You mean the --get-irq-cpu-mask command? https://docs.google.com/document/d/1D0aVkeMDHqeJdzB5tw5s-34Ihjaf2D9Z8G-qJUv-WQY/edit?pli=1 You instructions never stated that I should use the mode parameter with it (which would not make sense for the larger machines, since I need to use the result of --get-irq-cpu-mask to execute --dump-options-file

@ShlomiBalalis - is the YAML you've attached correct? It has 'instance_type_db: 'i3.large'' in it.

The instance type in the yaml is irrelavant, since it was overridden in the jenkins jobs parameters

vladzcloudius commented 1 year ago

Let's move this discussion to the correct context, @ShlomiBalalis

mykaul commented 1 year ago

To my best knowledge scrips support ARM just fine. If you have a different information, please, report.
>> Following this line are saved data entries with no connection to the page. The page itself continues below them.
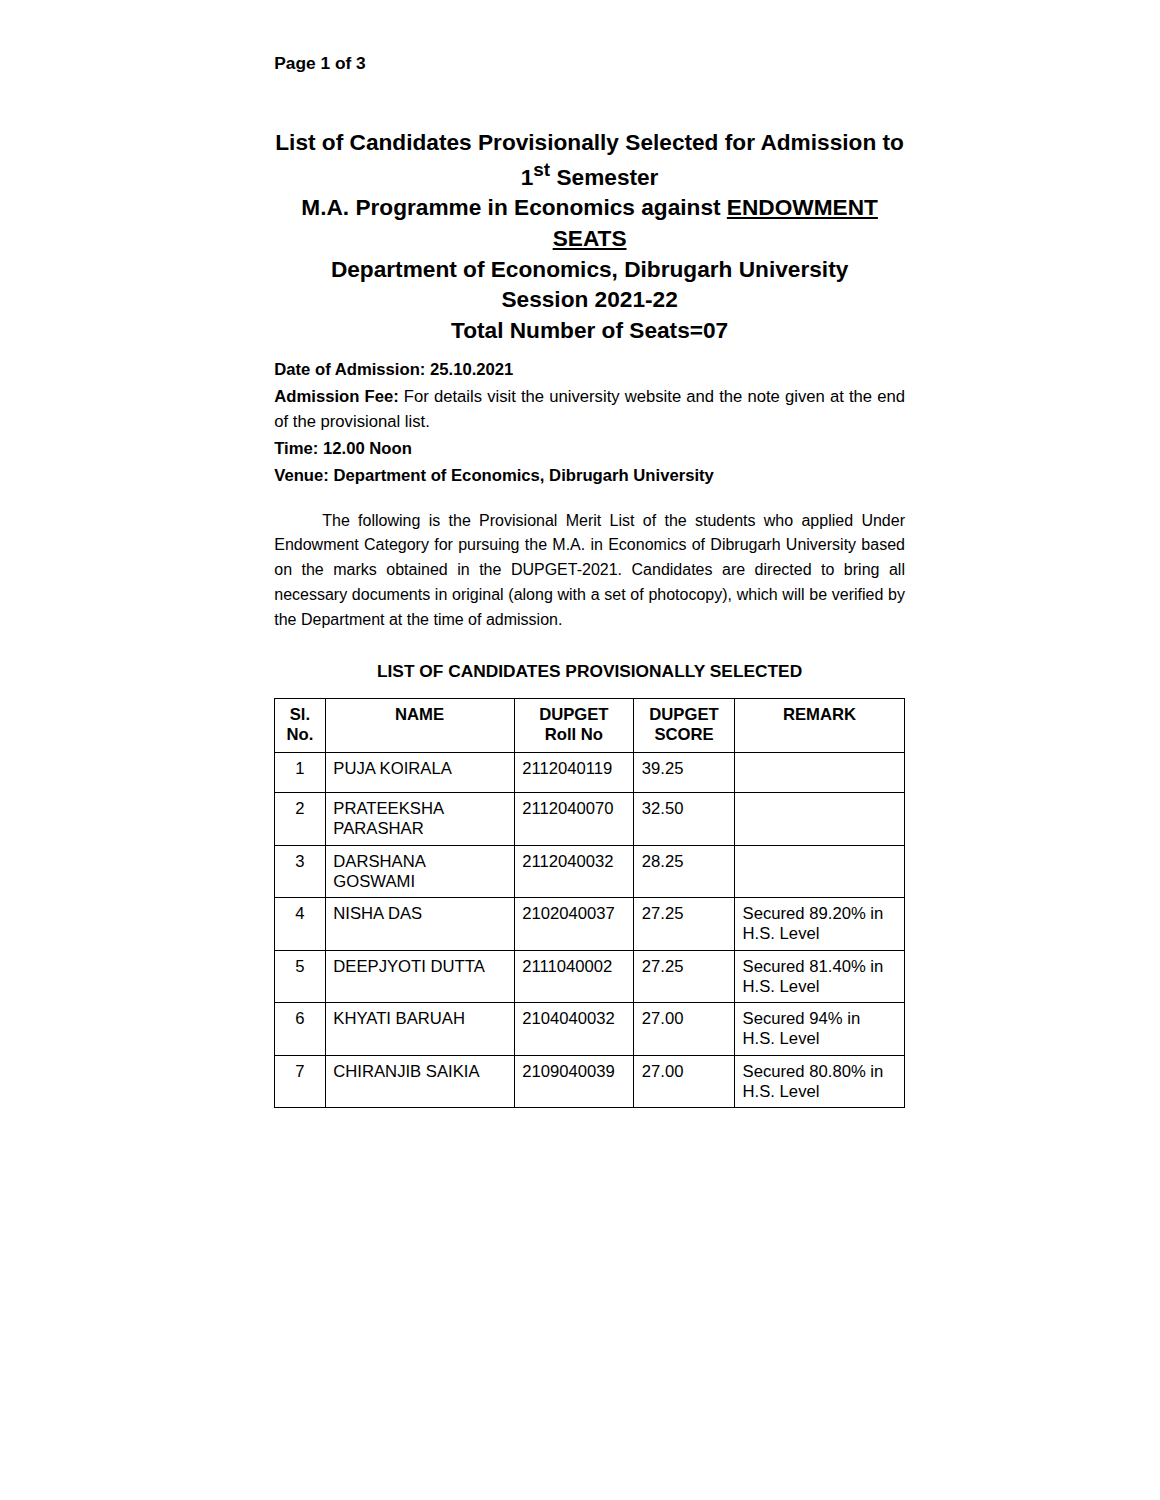Page 1 of 3
List of Candidates Provisionally Selected for Admission to 1st Semester
M.A. Programme in Economics against ENDOWMENT SEATS
Department of Economics, Dibrugarh University
Session 2021-22
Total Number of Seats=07
Date of Admission: 25.10.2021
Admission Fee: For details visit the university website and the note given at the end of the provisional list.
Time: 12.00 Noon
Venue: Department of Economics, Dibrugarh University
The following is the Provisional Merit List of the students who applied Under Endowment Category for pursuing the M.A. in Economics of Dibrugarh University based on the marks obtained in the DUPGET-2021. Candidates are directed to bring all necessary documents in original (along with a set of photocopy), which will be verified by the Department at the time of admission.
LIST OF CANDIDATES PROVISIONALLY SELECTED
| Sl. No. | NAME | DUPGET Roll No | DUPGET SCORE | REMARK |
| --- | --- | --- | --- | --- |
| 1 | PUJA KOIRALA | 2112040119 | 39.25 | |
| 2 | PRATEEKSHA PARASHAR | 2112040070 | 32.50 | |
| 3 | DARSHANA GOSWAMI | 2112040032 | 28.25 | |
| 4 | NISHA DAS | 2102040037 | 27.25 | Secured 89.20% in H.S. Level |
| 5 | DEEPJYOTI DUTTA | 2111040002 | 27.25 | Secured 81.40% in H.S. Level |
| 6 | KHYATI BARUAH | 2104040032 | 27.00 | Secured 94% in H.S. Level |
| 7 | CHIRANJIB SAIKIA | 2109040039 | 27.00 | Secured 80.80% in H.S. Level |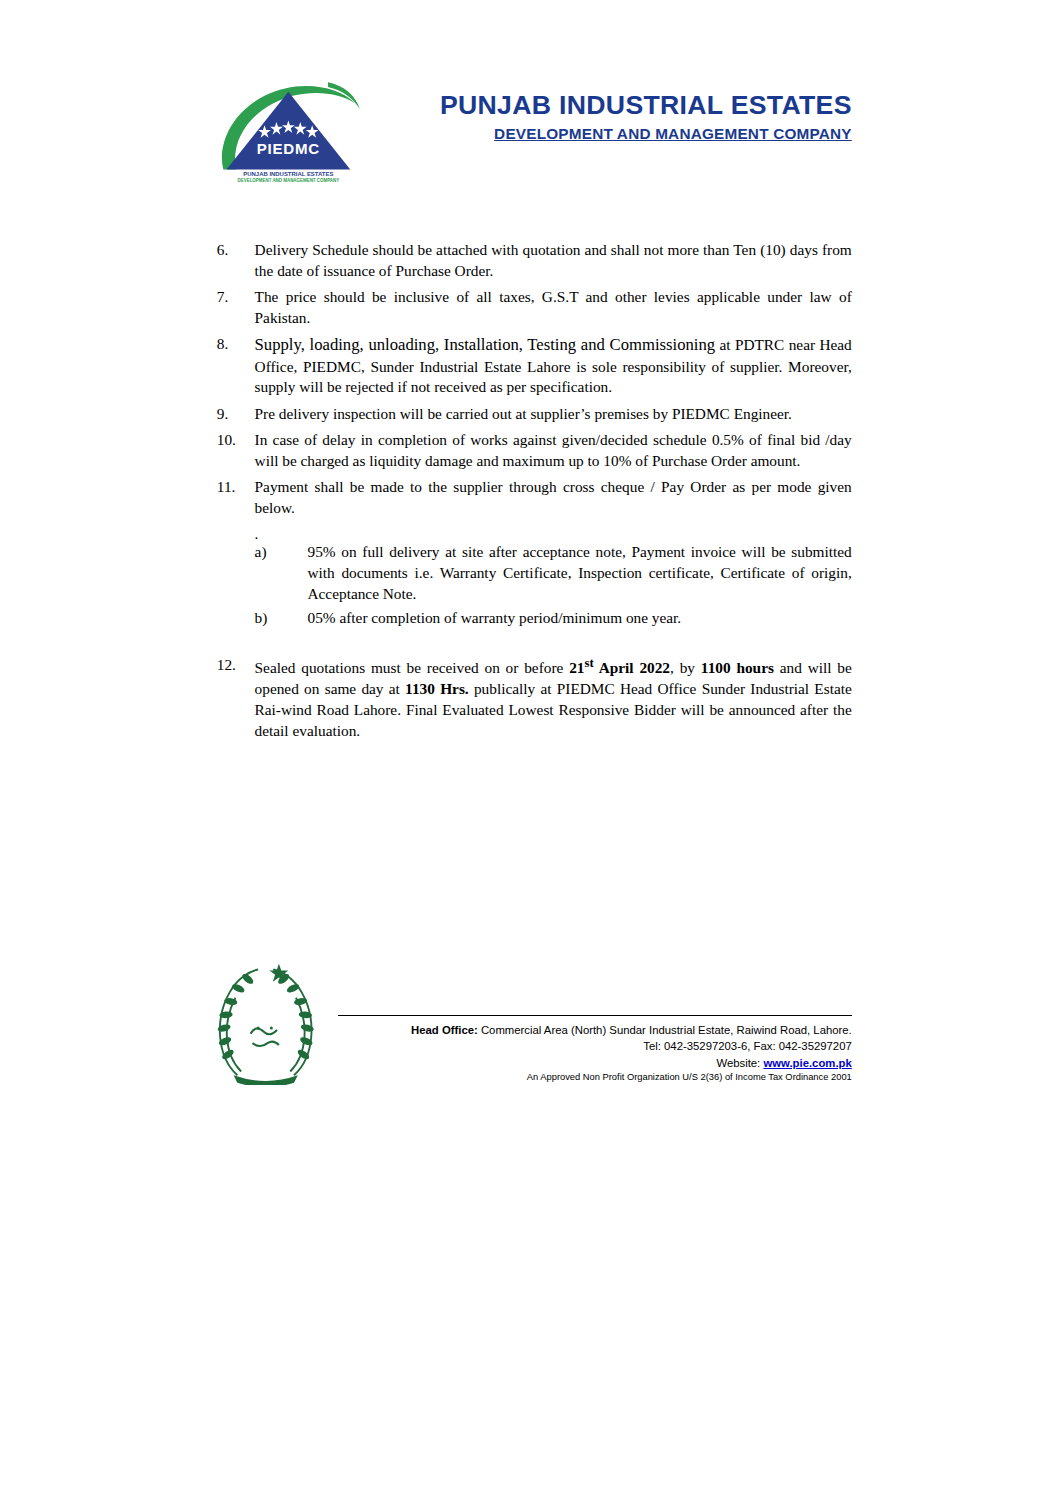PIEDMC PUNJAB INDUSTRIAL ESTATES DEVELOPMENT AND MANAGEMENT COMPANY
PUNJAB INDUSTRIAL ESTATES
DEVELOPMENT AND MANAGEMENT COMPANY
Delivery Schedule should be attached with quotation and shall not more than Ten (10) days from the date of issuance of Purchase Order.
The price should be inclusive of all taxes, G.S.T and other levies applicable under law of Pakistan.
Supply, loading, unloading, Installation, Testing and Commissioning at PDTRC near Head Office, PIEDMC, Sunder Industrial Estate Lahore is sole responsibility of supplier. Moreover, supply will be rejected if not received as per specification.
Pre delivery inspection will be carried out at supplier’s premises by PIEDMC Engineer.
In case of delay in completion of works against given/decided schedule 0.5% of final bid /day will be charged as liquidity damage and maximum up to 10% of Purchase Order amount.
Payment shall be made to the supplier through cross cheque / Pay Order as per mode given below.
.
95% on full delivery at site after acceptance note, Payment invoice will be submitted with documents i.e. Warranty Certificate, Inspection certificate, Certificate of origin, Acceptance Note.
05% after completion of warranty period/minimum one year.
Sealed quotations must be received on or before 21st April 2022, by 1100 hours and will be opened on same day at 1130 Hrs. publically at PIEDMC Head Office Sunder Industrial Estate Rai-wind Road Lahore. Final Evaluated Lowest Responsive Bidder will be announced after the detail evaluation.
Head Office: Commercial Area (North) Sundar Industrial Estate, Raiwind Road, Lahore.
Tel: 042-35297203-6, Fax: 042-35297207
Website: www.pie.com.pk
An Approved Non Profit Organization U/S 2(36) of Income Tax Ordinance 2001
I don't - I wasn't sure if this was intentional or not. BTW, would be nice to see if it works well on https://aws.amazon.com/blogs/aws/new-amazon-ec2-instances-c7gd-m7gd-and-r7gd-powered-by-aws-graviton3-processor-with-local-nvme-based-ssd-storage/

vladzcloudius commented 1 year ago

To my best knowledge scrips support ARM just fine. If you have a different information, please, report.

I don't - I wasn't sure if this was intentional or not. BTW, would be nice to see if it works well on https://aws.amazon.com/blogs/aws/new-amazon-ec2-instances-c7gd-m7gd-and-r7gd-powered-by-aws-graviton3-processor-with-local-nvme-based-ssd-storage/

To my best knowledge the configuration mode will be as advertised. Would it be a good mode for this particular platform - only an extensive performance benchmarking can tell.